**Given records**.
◆ ◆ ◆

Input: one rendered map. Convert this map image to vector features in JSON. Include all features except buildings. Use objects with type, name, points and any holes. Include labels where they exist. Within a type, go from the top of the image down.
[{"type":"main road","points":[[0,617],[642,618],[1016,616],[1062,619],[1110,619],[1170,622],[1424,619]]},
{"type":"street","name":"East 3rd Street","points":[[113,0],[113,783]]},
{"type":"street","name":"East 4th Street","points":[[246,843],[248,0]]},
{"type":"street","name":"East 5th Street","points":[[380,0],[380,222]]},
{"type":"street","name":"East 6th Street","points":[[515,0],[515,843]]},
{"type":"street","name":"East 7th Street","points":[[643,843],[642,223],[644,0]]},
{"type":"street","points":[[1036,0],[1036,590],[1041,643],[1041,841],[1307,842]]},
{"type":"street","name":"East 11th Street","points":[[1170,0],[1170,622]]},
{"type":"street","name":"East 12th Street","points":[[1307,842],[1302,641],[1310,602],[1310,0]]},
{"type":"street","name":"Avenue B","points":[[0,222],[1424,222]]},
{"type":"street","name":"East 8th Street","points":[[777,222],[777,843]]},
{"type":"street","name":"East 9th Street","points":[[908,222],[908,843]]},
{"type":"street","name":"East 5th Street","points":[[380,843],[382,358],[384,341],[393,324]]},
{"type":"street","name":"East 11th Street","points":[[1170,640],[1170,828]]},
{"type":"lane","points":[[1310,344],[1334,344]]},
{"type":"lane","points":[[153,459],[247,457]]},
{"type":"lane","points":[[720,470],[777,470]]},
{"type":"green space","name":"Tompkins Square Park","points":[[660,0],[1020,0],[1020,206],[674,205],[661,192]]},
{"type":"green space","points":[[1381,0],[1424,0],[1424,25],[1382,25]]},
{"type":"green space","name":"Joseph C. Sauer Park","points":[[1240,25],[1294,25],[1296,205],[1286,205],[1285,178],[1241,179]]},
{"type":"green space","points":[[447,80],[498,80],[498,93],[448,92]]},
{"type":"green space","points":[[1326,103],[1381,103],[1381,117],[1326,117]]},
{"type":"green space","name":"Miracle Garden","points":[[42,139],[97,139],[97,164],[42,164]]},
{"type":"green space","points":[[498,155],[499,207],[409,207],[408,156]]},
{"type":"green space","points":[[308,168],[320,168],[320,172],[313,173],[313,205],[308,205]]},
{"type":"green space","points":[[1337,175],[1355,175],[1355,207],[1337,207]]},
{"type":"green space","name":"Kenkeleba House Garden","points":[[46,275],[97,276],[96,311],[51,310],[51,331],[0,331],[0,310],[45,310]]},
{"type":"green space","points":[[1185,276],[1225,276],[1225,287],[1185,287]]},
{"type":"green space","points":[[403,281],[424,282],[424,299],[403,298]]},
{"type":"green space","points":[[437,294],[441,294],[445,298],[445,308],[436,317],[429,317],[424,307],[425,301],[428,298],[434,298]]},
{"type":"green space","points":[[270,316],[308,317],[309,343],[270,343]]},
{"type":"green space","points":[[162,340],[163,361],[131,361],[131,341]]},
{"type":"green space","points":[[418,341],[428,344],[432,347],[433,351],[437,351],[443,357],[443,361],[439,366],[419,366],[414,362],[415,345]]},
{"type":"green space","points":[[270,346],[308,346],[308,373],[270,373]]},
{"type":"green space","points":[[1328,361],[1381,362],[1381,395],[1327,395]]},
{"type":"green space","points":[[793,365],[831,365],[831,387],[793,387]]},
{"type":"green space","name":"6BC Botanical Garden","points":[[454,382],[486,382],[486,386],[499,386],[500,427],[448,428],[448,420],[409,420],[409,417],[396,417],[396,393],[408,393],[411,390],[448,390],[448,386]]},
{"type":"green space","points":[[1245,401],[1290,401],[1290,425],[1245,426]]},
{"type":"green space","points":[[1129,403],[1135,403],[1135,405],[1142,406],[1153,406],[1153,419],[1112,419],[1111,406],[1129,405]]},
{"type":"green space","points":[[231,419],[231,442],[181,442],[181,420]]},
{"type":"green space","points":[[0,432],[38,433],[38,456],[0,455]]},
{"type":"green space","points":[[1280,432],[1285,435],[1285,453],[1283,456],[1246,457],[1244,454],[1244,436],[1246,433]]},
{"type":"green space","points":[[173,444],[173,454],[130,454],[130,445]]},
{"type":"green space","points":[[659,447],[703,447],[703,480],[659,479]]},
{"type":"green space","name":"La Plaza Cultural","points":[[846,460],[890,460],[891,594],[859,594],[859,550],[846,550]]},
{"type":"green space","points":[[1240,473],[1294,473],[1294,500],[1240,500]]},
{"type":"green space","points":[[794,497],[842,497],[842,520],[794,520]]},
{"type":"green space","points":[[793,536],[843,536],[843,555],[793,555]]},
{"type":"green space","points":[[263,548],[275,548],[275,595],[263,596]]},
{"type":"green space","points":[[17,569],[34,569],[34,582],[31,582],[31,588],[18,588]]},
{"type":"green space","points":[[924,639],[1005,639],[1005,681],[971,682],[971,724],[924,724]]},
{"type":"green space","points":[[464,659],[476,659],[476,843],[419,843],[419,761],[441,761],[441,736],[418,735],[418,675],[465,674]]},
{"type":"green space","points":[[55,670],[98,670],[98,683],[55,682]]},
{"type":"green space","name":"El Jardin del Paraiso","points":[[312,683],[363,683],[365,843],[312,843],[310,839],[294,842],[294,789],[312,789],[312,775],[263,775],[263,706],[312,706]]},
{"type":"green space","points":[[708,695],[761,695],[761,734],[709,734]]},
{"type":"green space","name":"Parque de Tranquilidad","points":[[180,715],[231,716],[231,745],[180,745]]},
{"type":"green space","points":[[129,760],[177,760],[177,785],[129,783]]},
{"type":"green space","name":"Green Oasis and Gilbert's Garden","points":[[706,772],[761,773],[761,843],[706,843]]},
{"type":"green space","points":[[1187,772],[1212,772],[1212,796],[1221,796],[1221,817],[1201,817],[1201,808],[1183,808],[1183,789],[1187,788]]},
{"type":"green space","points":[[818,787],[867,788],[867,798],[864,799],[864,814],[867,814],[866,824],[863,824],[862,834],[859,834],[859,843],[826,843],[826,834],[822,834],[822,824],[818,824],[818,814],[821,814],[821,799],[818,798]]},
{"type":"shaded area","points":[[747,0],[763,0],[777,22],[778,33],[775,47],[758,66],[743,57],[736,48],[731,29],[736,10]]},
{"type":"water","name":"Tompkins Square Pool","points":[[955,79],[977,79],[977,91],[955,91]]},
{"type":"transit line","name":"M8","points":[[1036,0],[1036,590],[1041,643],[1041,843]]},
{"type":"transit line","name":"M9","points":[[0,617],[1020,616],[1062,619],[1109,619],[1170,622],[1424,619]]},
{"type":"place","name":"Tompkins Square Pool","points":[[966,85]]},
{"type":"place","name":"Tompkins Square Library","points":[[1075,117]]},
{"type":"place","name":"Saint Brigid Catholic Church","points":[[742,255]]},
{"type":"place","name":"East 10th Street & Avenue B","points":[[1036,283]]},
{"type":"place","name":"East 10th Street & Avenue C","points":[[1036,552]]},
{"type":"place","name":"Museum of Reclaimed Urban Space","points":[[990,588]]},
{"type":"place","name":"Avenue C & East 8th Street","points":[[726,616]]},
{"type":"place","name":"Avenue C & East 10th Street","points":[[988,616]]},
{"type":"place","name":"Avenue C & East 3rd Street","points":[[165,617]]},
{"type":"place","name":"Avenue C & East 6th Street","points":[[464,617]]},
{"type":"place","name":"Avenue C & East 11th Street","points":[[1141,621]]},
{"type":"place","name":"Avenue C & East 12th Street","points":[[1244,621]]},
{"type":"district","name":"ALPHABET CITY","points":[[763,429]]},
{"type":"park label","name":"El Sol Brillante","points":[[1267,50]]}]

◆ ◆ ◆

**What to do**.
Print each entry above word for word, leaving none out.

**Reply to the exercise**.
Input: one rendered map. Convert this map image to vector features in JSON. Include all features except buildings. Use objects with type, name, points and any holes. Include labels where they exist. Within a type, go from the top of the image down.
[{"type":"main road","points":[[0,617],[642,618],[1016,616],[1062,619],[1110,619],[1170,622],[1424,619]]},
{"type":"street","name":"East 3rd Street","points":[[113,0],[113,783]]},
{"type":"street","name":"East 4th Street","points":[[246,843],[248,0]]},
{"type":"street","name":"East 5th Street","points":[[380,0],[380,222]]},
{"type":"street","name":"East 6th Street","points":[[515,0],[515,843]]},
{"type":"street","name":"East 7th Street","points":[[643,843],[642,223],[644,0]]},
{"type":"street","points":[[1036,0],[1036,590],[1041,643],[1041,841],[1307,842]]},
{"type":"street","name":"East 11th Street","points":[[1170,0],[1170,622]]},
{"type":"street","name":"East 12th Street","points":[[1307,842],[1302,641],[1310,602],[1310,0]]},
{"type":"street","name":"Avenue B","points":[[0,222],[1424,222]]},
{"type":"street","name":"East 8th Street","points":[[777,222],[777,843]]},
{"type":"street","name":"East 9th Street","points":[[908,222],[908,843]]},
{"type":"street","name":"East 5th Street","points":[[380,843],[382,358],[384,341],[393,324]]},
{"type":"street","name":"East 11th Street","points":[[1170,640],[1170,828]]},
{"type":"lane","points":[[1310,344],[1334,344]]},
{"type":"lane","points":[[153,459],[247,457]]},
{"type":"lane","points":[[720,470],[777,470]]},
{"type":"green space","name":"Tompkins Square Park","points":[[660,0],[1020,0],[1020,206],[674,205],[661,192]]},
{"type":"green space","points":[[1381,0],[1424,0],[1424,25],[1382,25]]},
{"type":"green space","name":"Joseph C. Sauer Park","points":[[1240,25],[1294,25],[1296,205],[1286,205],[1285,178],[1241,179]]},
{"type":"green space","points":[[447,80],[498,80],[498,93],[448,92]]},
{"type":"green space","points":[[1326,103],[1381,103],[1381,117],[1326,117]]},
{"type":"green space","name":"Miracle Garden","points":[[42,139],[97,139],[97,164],[42,164]]},
{"type":"green space","points":[[498,155],[499,207],[409,207],[408,156]]},
{"type":"green space","points":[[308,168],[320,168],[320,172],[313,173],[313,205],[308,205]]},
{"type":"green space","points":[[1337,175],[1355,175],[1355,207],[1337,207]]},
{"type":"green space","name":"Kenkeleba House Garden","points":[[46,275],[97,276],[96,311],[51,310],[51,331],[0,331],[0,310],[45,310]]},
{"type":"green space","points":[[1185,276],[1225,276],[1225,287],[1185,287]]},
{"type":"green space","points":[[403,281],[424,282],[424,299],[403,298]]},
{"type":"green space","points":[[437,294],[441,294],[445,298],[445,308],[436,317],[429,317],[424,307],[425,301],[428,298],[434,298]]},
{"type":"green space","points":[[270,316],[308,317],[309,343],[270,343]]},
{"type":"green space","points":[[162,340],[163,361],[131,361],[131,341]]},
{"type":"green space","points":[[418,341],[428,344],[432,347],[433,351],[437,351],[443,357],[443,361],[439,366],[419,366],[414,362],[415,345]]},
{"type":"green space","points":[[270,346],[308,346],[308,373],[270,373]]},
{"type":"green space","points":[[1328,361],[1381,362],[1381,395],[1327,395]]},
{"type":"green space","points":[[793,365],[831,365],[831,387],[793,387]]},
{"type":"green space","name":"6BC Botanical Garden","points":[[454,382],[486,382],[486,386],[499,386],[500,427],[448,428],[448,420],[409,420],[409,417],[396,417],[396,393],[408,393],[411,390],[448,390],[448,386]]},
{"type":"green space","points":[[1245,401],[1290,401],[1290,425],[1245,426]]},
{"type":"green space","points":[[1129,403],[1135,403],[1135,405],[1142,406],[1153,406],[1153,419],[1112,419],[1111,406],[1129,405]]},
{"type":"green space","points":[[231,419],[231,442],[181,442],[181,420]]},
{"type":"green space","points":[[0,432],[38,433],[38,456],[0,455]]},
{"type":"green space","points":[[1280,432],[1285,435],[1285,453],[1283,456],[1246,457],[1244,454],[1244,436],[1246,433]]},
{"type":"green space","points":[[173,444],[173,454],[130,454],[130,445]]},
{"type":"green space","points":[[659,447],[703,447],[703,480],[659,479]]},
{"type":"green space","name":"La Plaza Cultural","points":[[846,460],[890,460],[891,594],[859,594],[859,550],[846,550]]},
{"type":"green space","points":[[1240,473],[1294,473],[1294,500],[1240,500]]},
{"type":"green space","points":[[794,497],[842,497],[842,520],[794,520]]},
{"type":"green space","points":[[793,536],[843,536],[843,555],[793,555]]},
{"type":"green space","points":[[263,548],[275,548],[275,595],[263,596]]},
{"type":"green space","points":[[17,569],[34,569],[34,582],[31,582],[31,588],[18,588]]},
{"type":"green space","points":[[924,639],[1005,639],[1005,681],[971,682],[971,724],[924,724]]},
{"type":"green space","points":[[464,659],[476,659],[476,843],[419,843],[419,761],[441,761],[441,736],[418,735],[418,675],[465,674]]},
{"type":"green space","points":[[55,670],[98,670],[98,683],[55,682]]},
{"type":"green space","name":"El Jardin del Paraiso","points":[[312,683],[363,683],[365,843],[312,843],[310,839],[294,842],[294,789],[312,789],[312,775],[263,775],[263,706],[312,706]]},
{"type":"green space","points":[[708,695],[761,695],[761,734],[709,734]]},
{"type":"green space","name":"Parque de Tranquilidad","points":[[180,715],[231,716],[231,745],[180,745]]},
{"type":"green space","points":[[129,760],[177,760],[177,785],[129,783]]},
{"type":"green space","name":"Green Oasis and Gilbert's Garden","points":[[706,772],[761,773],[761,843],[706,843]]},
{"type":"green space","points":[[1187,772],[1212,772],[1212,796],[1221,796],[1221,817],[1201,817],[1201,808],[1183,808],[1183,789],[1187,788]]},
{"type":"green space","points":[[818,787],[867,788],[867,798],[864,799],[864,814],[867,814],[866,824],[863,824],[862,834],[859,834],[859,843],[826,843],[826,834],[822,834],[822,824],[818,824],[818,814],[821,814],[821,799],[818,798]]},
{"type":"shaded area","points":[[747,0],[763,0],[777,22],[778,33],[775,47],[758,66],[743,57],[736,48],[731,29],[736,10]]},
{"type":"water","name":"Tompkins Square Pool","points":[[955,79],[977,79],[977,91],[955,91]]},
{"type":"transit line","name":"M8","points":[[1036,0],[1036,590],[1041,643],[1041,843]]},
{"type":"transit line","name":"M9","points":[[0,617],[1020,616],[1062,619],[1109,619],[1170,622],[1424,619]]},
{"type":"place","name":"Tompkins Square Pool","points":[[966,85]]},
{"type":"place","name":"Tompkins Square Library","points":[[1075,117]]},
{"type":"place","name":"Saint Brigid Catholic Church","points":[[742,255]]},
{"type":"place","name":"East 10th Street & Avenue B","points":[[1036,283]]},
{"type":"place","name":"East 10th Street & Avenue C","points":[[1036,552]]},
{"type":"place","name":"Museum of Reclaimed Urban Space","points":[[990,588]]},
{"type":"place","name":"Avenue C & East 8th Street","points":[[726,616]]},
{"type":"place","name":"Avenue C & East 10th Street","points":[[988,616]]},
{"type":"place","name":"Avenue C & East 3rd Street","points":[[165,617]]},
{"type":"place","name":"Avenue C & East 6th Street","points":[[464,617]]},
{"type":"place","name":"Avenue C & East 11th Street","points":[[1141,621]]},
{"type":"place","name":"Avenue C & East 12th Street","points":[[1244,621]]},
{"type":"district","name":"ALPHABET CITY","points":[[763,429]]},
{"type":"park label","name":"El Sol Brillante","points":[[1267,50]]}]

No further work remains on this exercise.